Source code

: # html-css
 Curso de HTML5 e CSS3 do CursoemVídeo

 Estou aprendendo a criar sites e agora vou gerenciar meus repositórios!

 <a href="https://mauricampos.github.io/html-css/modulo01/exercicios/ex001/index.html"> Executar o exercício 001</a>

· · · · · · ·

§ **Task brief**
Rewrite every item above, swapping "Executar" for "Abrir" and leaving the rest untouched.

§ **Task answer**
Source code

: # html-css
 Curso de HTML5 e CSS3 do CursoemVídeo

 Estou aprendendo a criar sites e agora vou gerenciar meus repositórios!

 <a href="https://mauricampos.github.io/html-css/modulo01/exercicios/ex001/index.html"> Abrir o exercício 001</a>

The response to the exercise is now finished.